TASK GOAL:
Every line of the material below that contains the string "roads" must appear in the answer.

THE RECORDS:
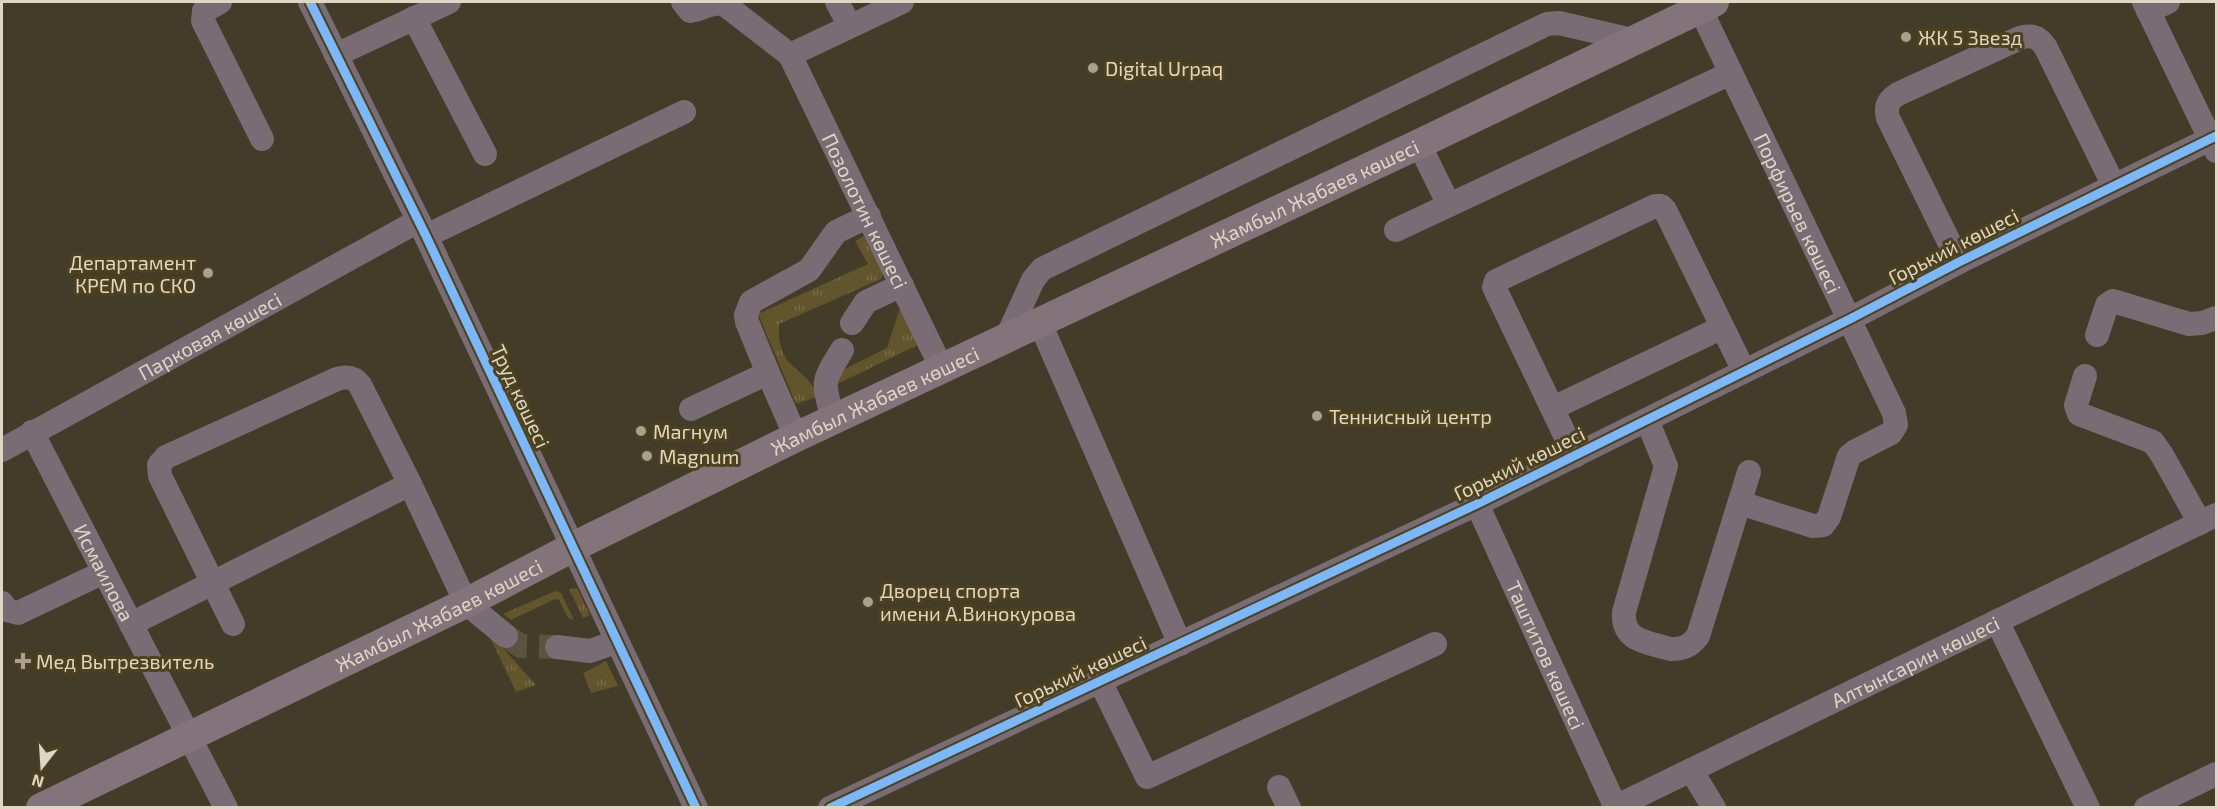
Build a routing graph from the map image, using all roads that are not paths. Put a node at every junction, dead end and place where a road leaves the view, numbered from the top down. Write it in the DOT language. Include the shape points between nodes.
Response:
graph roads {
  1 [pos="220,2"];
  2 [pos="310,2"];
  3 [pos="449,2"];
  4 [pos="683,2"];
  5 [pos="837,2"];
  6 [pos="902,2"];
  7 [pos="1704,4"];
  8 [pos="2154,4"];
  9 [pos="414,18"];
  10 [pos="850,26"];
  11 [pos="1632,40"];
  12 [pos="336,55"];
  13 [pos="790,55"];
  14 [pos="1731,73"];
  15 [pos="684,112"];
  16 [pos="262,139"];
  17 [pos="2215,142"];
  18 [pos="1419,144"];
  19 [pos="485,154"];
  20 [pos="2114,186"];
  21 [pos="1449,205"];
  22 [pos="869,216"];
  23 [pos="422,229"];
  24 [pos="1396,230"];
  25 [pos="1959,262"];
  26 [pos="902,285"];
  27 [pos="2217,318"];
  28 [pos="1850,319"];
  29 [pos="852,323"];
  30 [pos="1040,323"];
  31 [pos="1721,328"];
  32 [pos="2097,335"];
  33 [pos="1007,338"];
  34 [pos="842,350"];
  35 [pos="941,367"];
  36 [pos="1744,371"];
  37 [pos="768,373"];
  38 [pos="2085,376"];
  39 [pos="1553,408"];
  40 [pos="691,409"];
  41 [pos="833,419"];
  42 [pos="1647,420"];
  43 [pos="32,432"];
  44 [pos="796,436"];
  45 [pos="2,450"];
  46 [pos="1575,456"];
  47 [pos="1749,472"];
  48 [pos="410,484"];
  49 [pos="1740,503"];
  50 [pos="1477,504"];
  51 [pos="2208,519"];
  52 [pos="573,547"];
  53 [pos="104,572"];
  54 [pos="213,582"];
  55 [pos="2,603"];
  56 [pos="466,603"];
  57 [pos="1996,621"];
  58 [pos="131,624"];
  59 [pos="234,624"];
  60 [pos="506,636"];
  61 [pos="616,642"];
  62 [pos="1180,644"];
  63 [pos="1435,644"];
  64 [pos="557,647"];
  65 [pos="1100,681"];
  66 [pos="190,736"];
  67 [pos="1691,770"];
  68 [pos="2217,774"];
  69 [pos="41,807"];
  70 [pos="226,807"];
  71 [pos="696,807"];
  72 [pos="830,807"];
  73 [pos="1615,807"];
  74 [pos="1714,807"];
  75 [pos="2088,807"];
  76 [pos="2146,807"];
  1 -- 16 [label="street" via="204,11 204,27"];
  2 -- 12 [label="street, Труд көшесі"];
  3 -- 9 [label="street"];
  4 -- 13 [label="street" via="690,11 724,4"];
  5 -- 10 [label="street"];
  6 -- 10 [label="street"];
  7 -- 11 [label="main road, Жамбыл Жабаев көшесі"];
  7 -- 14 [label="street, Порфирьев көшесі"];
  8 -- 17 [label="street"];
  9 -- 12 [label="street"];
  9 -- 19 [label="street"];
  10 -- 13 [label="street"];
  11 -- 18 [label="main road, Жамбыл Жабаев көшесі"];
  11 -- 33 [label="street" via="1559,23 1547,24 1042,269 1033,280"];
  12 -- 23 [label="street, Труд көшесі"];
  13 -- 22 [label="street, Позолотин көшесі"];
  14 -- 21 [label="street"];
  14 -- 28 [label="street, Порфирьев көшесі"];
  15 -- 23 [label="street, Парковая көшесі"];
  17 -- 20 [label="street, Горький көшесі"];
  18 -- 21 [label="street"];
  18 -- 30 [label="main road, Жамбыл Жабаев көшесі"];
  20 -- 25 [label="street, Горький көшесі"];
  20 -- 25 [label="street" via="2046,48 2035,37 2020,38 1898,94 1888,103 1888,118"];
  21 -- 24 [label="street"];
  22 -- 26 [label="street, Позолотин көшесі"];
  22 -- 37 [label="street" via="836,232 809,270 751,302 747,322"];
  23 -- 43 [label="street, Парковая көшесі"];
  23 -- 52 [label="street, Труд көшесі"];
  25 -- 28 [label="street, Горький көшесі"];
  26 -- 29 [label="street" via="866,302"];
  26 -- 35 [label="street, Позолотин көшесі"];
  27 -- 32 [label="street" via="2189,324 2113,302 2107,304"];
  28 -- 36 [label="street, Горький көшесі"];
  28 -- 49 [label="street, Порфирьев көшесі" via="1893,413 1896,425 1892,433 1850,456 1823,525 1814,526"];
  30 -- 33 [label="main road, Жамбыл Жабаев көшесі"];
  30 -- 62 [label="street"];
  31 -- 36 [label="street"];
  31 -- 39 [label="street"];
  31 -- 39 [label="street" via="1661,206 1496,281 1494,287"];
  33 -- 35 [label="main road, Жамбыл Жабаев көшесі"];
  34 -- 41 [label="street" via="825,380"];
  35 -- 41 [label="main road, Жамбыл Жабаев көшесі"];
  36 -- 42 [label="street, Горький көшесі"];
  37 -- 40 [label="street"];
  37 -- 44 [label="street"];
  38 -- 51 [label="street" via="2076,405 2079,414 2153,442"];
  39 -- 46 [label="street"];
  41 -- 44 [label="main road, Жамбыл Жабаев көшесі"];
  42 -- 46 [label="street, Горький көшесі"];
  42 -- 49 [label="street" via="1666,466 1624,612 1626,632 1671,649 1693,642 1701,630"];
  43 -- 45 [label="street, Парковая көшесі"];
  43 -- 53 [label="street, Исмаилова"];
  44 -- 52 [label="main road, Жамбыл Жабаев көшесі"];
  46 -- 50 [label="street, Горький көшесі"];
  47 -- 49 [label="street"];
  48 -- 54 [label="street"];
  48 -- 54 [label="street" via="360,385 350,377 337,379 166,457 159,465 160,476"];
  48 -- 56 [label="street"];
  50 -- 62 [label="street, Горький көшесі"];
  50 -- 73 [label="street, Таштитов көшесі"];
  51 -- 57 [label="street, Алтынсарин көшесі"];
  52 -- 56 [label="main road, Жамбыл Жабаев көшесі"];
  52 -- 61 [label="street, Труд көшесі"];
  53 -- 55 [label="street" via="18,612 7,610"];
  53 -- 58 [label="street, Исмаилова"];
  54 -- 58 [label="street"];
  54 -- 59 [label="street"];
  56 -- 60 [label="street"];
  56 -- 66 [label="main road, Жамбыл Жабаев көшесі"];
  57 -- 67 [label="street, Алтынсарин көшесі"];
  57 -- 75 [label="street"];
  58 -- 66 [label="street, Исмаилова"];
  61 -- 64 [label="street" via="590,651"];
  61 -- 71 [label="street, Труд көшесі"];
  62 -- 65 [label="street, Горький көшесі"];
  63 -- 65 [label="street" via="1147,777"];
  65 -- 72 [label="street, Горький көшесі"];
  66 -- 69 [label="main road, Жамбыл Жабаев көшесі"];
  66 -- 70 [label="street, Исмаилова"];
  67 -- 73 [label="street, Алтынсарин көшесі"];
  67 -- 74 [label="street"];
  68 -- 76 [label="street"];
}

SOLVED EXERCISE:
Build a routing graph from the map image, using all roads that are not paths. Put a node at every junction, dead end and place where a road leaves the view, numbered from the top down. Write it in the DOT language. Include the shape points between nodes.
graph roads {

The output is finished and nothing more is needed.